5. It is urged on behalf of the respondent-company that in Case No. 70 of 1989, the BIFR had drawn proceedings and had sanctioned the are liable to be stayed. Reliance has been placed on the case of Tata Davy Ltd. v. State of Orissa , and on the case of Asian Bearings and Tools Corporation v. Coastal Chemicals Ltd. .

6. On the other hand, it has been urged on behalf of the petitioner-company that it had supplied goods on credit subsequent to the scheme framed by the BIFR on September 24, 1991, and, therefore, proceedings in this case should not be stayed.

7. In the case of Deputy CTO v. Corromandal Pharmaceuticals :

"The language of section 22 of the Act is certainly wide. But, in the totality of the circumstances, the safeguard is only against the impediment, that is likely to be caused in the implementation of the scheme. If that be so, only the liability or amounts covered by the scheme will be taken in by section 22 of the Act. So, we are of the view that though the language of section 22 of the Act is of wide import regarding suspension of legal proceedings from the moment an inquiry is started, till after the implementation of the scheme or the disposal of an appeal under section 25 of the Act, it will be reasonable to hold that the bar or embargo envisaged in section 22(1) of the Act can apply only to such of those dues reckoned or included in the sanctioned scheme. Such amounts like sales tax, etc., which the sick industrial company is enabled to collect after the date of the sanctioned scheme legitimately belonging to the revenue, cannot be and could not hove been intended to be covered within section 22 of the Act. Any other construction will be unreasonable and unfair and will lead to a state of affairs enabling the sick industrial unit to collect amounts due to the revenue and withhold them indefinitely and unreasonably. Such a construction which is unfair, unreasonable and against the spirit of the statute in a business sense, should be avoided."

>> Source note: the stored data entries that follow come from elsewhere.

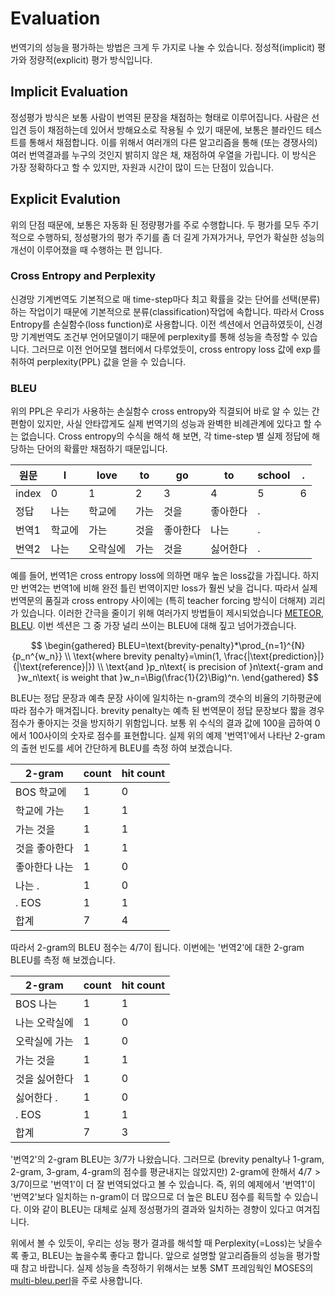 # Evaluation

번역기의 성능을 평가하는 방법은 크게 두 가지로 나눌 수 있습니다. 정성적(implicit) 평가와 정량적(explicit) 평가 방식입니다.

## Implicit Evaluation

정성평가 방식은 보통 사람이 번역된 문장을 채점하는 형태로 이루어집니다. 사람은 선입견 등이 채점하는데 있어서 방해요소로 작용될 수 있기 때문에, 보통은 블라인드 테스트를 통해서 채점합니다. 이를 위해서 여러개의 다른 알고리즘을 통해 (또는 경쟁사의) 여러 번역결과를 누구의 것인지 밝히지 않은 채, 채점하여 우열을 가립니다. 이 방식은 가장 정확하다고 할 수 있지만, 자원과 시간이 많이 드는 단점이 있습니다.

## Explicit Evalution

위의 단점 때문에, 보통은 자동화 된 정량평가를 주로 수행합니다. 두 평가를 모두 주기적으로 수행하되, 정성평가의 평가 주기를 좀 더 길게 가져가거나, 무언가 확실한 성능의 개선이 이루어졌을 때 수행하는 편 입니다.

### Cross Entropy and Perplexity

신경망 기계번역도 기본적으로 매 time-step마다 최고 확률을 갖는 단어를 선택(분류) 하는 작업이기 때문에 기본적으로 분류(classification)작업에 속합니다. 따라서 Cross Entropy를 손실함수(loss function)로 사용합니다. 이전 섹션에서 언급하였듯이, 신경망 기계번역도 조건부 언어모델이기 때문에 perplexity를 통해 성능을 측정할 수 있습니다. 그러므로 이전 언어모델 챕터에서 다루었듯이, cross entropy loss 값에 $\exp$를 취하여 perplexity(PPL) 값을 얻을 수 있습니다.

### BLEU

위의 PPL은 우리가 사용하는 손실함수 cross entropy와 직결되어 바로 알 수 있는 간편함이 있지만, 사실 안타깝게도 실제 번역기의 성능과 완벽한 비례관계에 있다고 할 수는 없습니다. Cross entropy의 수식을 해석 해 보면, 각 time-step 별 실제 정답에 해당하는 단어의 확률만 채점하기 때문입니다.

|원문|I|love|to|go|to|school|.|
|-|-|-|-|-|-|-|-|
|index|0|1|2|3|4|5|6|
|정답|나는|학교에|가는|것을|좋아한다|.| |
|번역1|학교에|가는|것을|좋아한다|나는|.| |
|번역2|나는|오락실에|가는|것을|싫어한다|.| |

예를 들어, 번역1은 cross entropy loss에 의하면 매우 높은 loss값을 가집니다. 하지만 번역2는 번역1에 비해 완전 틀린 번역이지만 loss가 훨씬 낮을 겁니다. 따라서 실제 번역문의 품질과 cross entropy 사이에는 (특히 teacher forcing 방식이 더해져) 괴리가 있습니다. 이러한 간극을 줄이기 위해 여러가지 방법들이 제시되었습니다 <comment>[METEOR](https://en.wikipedia.org/wiki/METEOR), [BLEU](https://en.wikipedia.org/wiki/BLEU). </comment> 이번 섹션은 그 중 가장 널리 쓰이는 BLEU에 대해 짚고 넘어가겠습니다.

$$
\begin{gathered}
BLEU=\text{brevity-penalty}*\prod_{n=1}^{N}{p_n^{w_n}} \\
\text{where brevity penalty}=\min(1, \frac{|\text{prediction}|}{|\text{reference}|}) \\
\text{and }p_n\text{ is precision of }n\text{-gram and }w_n\text{ is weight that }w_n=\Big(\frac{1}{2}\Big)^n.
\end{gathered}
$$

BLEU는 정답 문장과 예측 문장 사이에 일치하는 n-gram의 갯수의 비율의 기하평균에 따라 점수가 매겨집니다. brevity penalty는 예측 된 번역문이 정답 문장보다 짧을 경우 점수가 좋아지는 것을 방지하기 위함입니다. 보통 위 수식의 결과 값에 100을 곱하여 0에서 100사이의 숫자로 점수를 표현합니다. 실제 위의 예제 '번역1'에서 나타난 2-gram의 출현 빈도를 세어 간단하게 BLEU를 측정 하여 보겠습니다.

|2-gram|count|hit count|
|-|-|-|
|BOS 학교에|1|0|
|학교에 가는|1|1|
|가는 것을|1|1|
|것을 좋아한다|1|1|
|좋아한다 나는|1|0|
|나는 .|1|0|
|. EOS|1|1|
|합계|7|4|

따라서 2-gram의 BLEU 점수는 ${4}/{7}$이 됩니다. 이번에는 '번역2'에 대한 2-gram BLEU를 측정 해 보겠습니다.

|2-gram|count|hit count|
|-|-|-|
|BOS 나는|1|1|
|나는 오락실에|1|0|
|오락실에 가는|1|0|
|가는 것을|1|1|
|것을 싫어한다|1|0|
|싫어한다 .|1|0|
|. EOS|1|1|
|합계|7|3|

'번역2'의 2-gram BLEU는 ${3}/{7}$가 나왔습니다. 그러므로 (brevity penalty나 1-gram, 2-gram, 3-gram, 4-gram의 점수를 평균내지는 않았지만) 2-gram에 한해서 ${4}/{7}>{3}/{7}$이므로 '번역1'이 더 잘 번역되었다고 볼 수 있습니다. 즉, 위의 예제에서 '번역1'이 '번역2'보다 일치하는 n-gram이 더 많으므로 더 높은 BLEU 점수를 획득할 수 있습니다. 이와 같이 BLEU는 대체로 실제 정성평가의 결과와 일치하는 경향이 있다고 여겨집니다.

위에서 볼 수 있듯이, 우리는 성능 평가 결과를 해석할 때 Perplexity(=Loss)는 낮을수록 좋고, BLEU는 높을수록 좋다고 합니다. 앞으로 설명할 알고리즘들의 성능을 평가할 때 참고 바랍니다. 실제 성능을 측정하기 위해서는 보통 SMT 프레임웍인 MOSES의 [multi-bleu.perl](https://github.com/google/seq2seq/blob/master/bin/tools/multi-bleu.perl)을 주로 사용합니다.
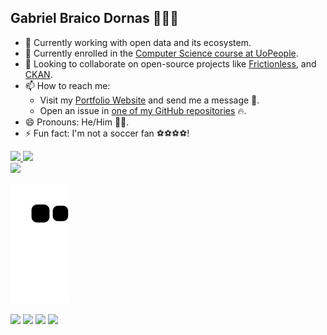 ## Gabriel Braico Dornas 🚀🚀🚀

- 🔭 Currently working with open data and its ecosystem.
- 🌱 Currently enrolled in the [Computer Science course at UoPeople](https://www.uopeople.edu/programs/online-associates/computer-science/).
- 👯 Looking to collaborate on open-source projects like [Frictionless](https://github.com/frictionlessdata), and [CKAN](https://github.com/ckan).
- 📫 How to reach me: 
    - Visit my [Portfolio Website](https://braico.me/) and send me a message 📧.
    - Open an issue in [one of my GitHub repositories](https://github.com/gabrielbdornas?tab=repositories) 🔥.
- 😄 Pronouns: He/Him 🧑🧑.
- ⚡ Fun fact: I'm not a soccer fan ⚽⚽⚽⚽!

<div align="lef">
  <a href="https://github.com/gabrielbdornas">
  <img height="165em" src="https://github-readme-stats.vercel.app/api?username=gabrielbdornas&show_icons=true&theme=dracula&include_all_commits=true&count_private=true"/>
  <img height="165em" src="https://github-readme-stats.vercel.app/api/top-langs/?username=gabrielbdornas&layout=compact&langs_count=7&theme=dracula"/>
</div>

<div align="lef">
<img height="165em"
  src="https://stackoverflow-card.vercel.app/?userID=11755155&theme=dracula"
/>

![Snake animation](https://github.com/gabrielbdornas/gabrielbdornas/blob/output/github-contribution-grid-snake.svg)
    
<div> 
  <a href="https://www.youtube.com/channel/UCoMuk7Pk3VzUYQtuqa6fLTw" target="_blank"><img src="https://img.shields.io/badge/YouTube-FF0000?style=for-the-badge&logo=youtube&logoColor=white" target="_blank"></a>
  <a href="https://braico.me/" target="_blank"><img src="https://img.shields.io/badge/-Instagram-%23E4405F?style=for-the-badge&logo=instagram&logoColor=white" target="_blank"></a>
  <a href = "mailto:gabrielbdornas@gmail.com"><img src="https://img.shields.io/badge/-Gmail-%23333?style=for-the-badge&logo=gmail&logoColor=white" target="_blank"></a>
  <a href="https://www.linkedin.com/in/gabrielbdornas/" target="_blank"><img src="https://img.shields.io/badge/-LinkedIn-%230077B5?style=for-the-badge&logo=linkedin&logoColor=white" target="_blank"></a> 
</div> 
  
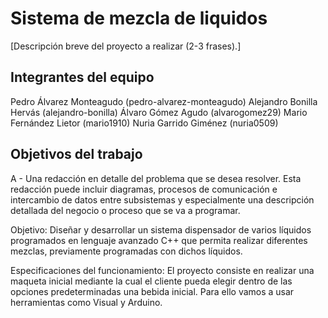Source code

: # Sistema de mezcla de liquidos

[Descripción breve del proyecto a realizar (2-3 frases).]

## Integrantes del equipo

Pedro Álvarez Monteagudo (pedro-alvarez-monteagudo)
Alejandro Bonilla Hervás (alejandro-bonilla)
Álvaro Gómez Agudo (alvarogomez29)
Mario Fernández Lietor (mario1910)
Nuria Garrido Giménez (nuria0509)


## Objetivos del trabajo


A - Una redacción en detalle del problema que se desea resolver. Esta redacción puede incluir diagramas, procesos de comunicación e intercambio de datos entre subsistemas y especialmente una descripción detallada del negocio o proceso que se va a programar.

Objetivo:
Diseñar y desarrollar un sistema dispensador de  varios líquidos programados en lenguaje avanzado C++  que permita realizar diferentes mezclas, previamente programadas con dichos líquidos.

Especificaciones del funcionamiento:
El proyecto consiste en realizar una maqueta inicial mediante la cual el cliente pueda elegir dentro de las opciones predeterminadas una bebida inicial. Para ello vamos a usar  herramientas como Visual y Arduino.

8. In the case of Deputy CTO v. Corromandal Pharmaceuticals , the scheme was sanctioned on November 19, 1990, and the sales tax dues under order passed on January 3, 1994, and in 1995, long after the sanction of the scheme were to be recovered. The apex court, under these circumstances, held that the collected sales tax is payable to the revenue without permission of the BIFR.

9. This case has been relied on in the case of Tata Davy Ltd. v. State of Orissa . In the case of Tata Davy Ltd. v. State of Orissa , the appellant, that is, Tata Davy Ltd., was in arrears of sales tax under the Orissa Sales Tax Act, 1947, for the years 1983-84, 1984-85, and that company was declared a sick company within the meaning of the Sick Industrial Companies (Special Provisions) Act, 1985 ("the Central Act") on December 13, 1989, and, therefore, it was observed in this case that the respondent State cannot recover the aforementioned arrears of sales tax from the appellant without seeking the consent of the BIFR in this behalf. But, in this case, the proposition of law laid down in the case of Deputy CTO v. Corromandal Pharmaceuticals , has been reiterated that such amounts like sales tax, etc., which the sick industrial company is enabled to collect after the date of sanctioned scheme legitimately belonging to the revenue cannot and could not have been intended to be covered within section 22.

10. The position of law that emerges from the aforementioned authorities, in short, is that in case a sick company incurs a debt subsequent to the scheme framed by the BIFR for rehabilitation, no permission is required by the BIFR for taking action against the debtor company including the application for winding up.

11. For the foregoing reasons, in the winding up case, proceedings cannot be stayed because the debts had been incurred by the respondent-company subsequent to the scheme framed by the BIFR for rehabilitation of the respondent-company.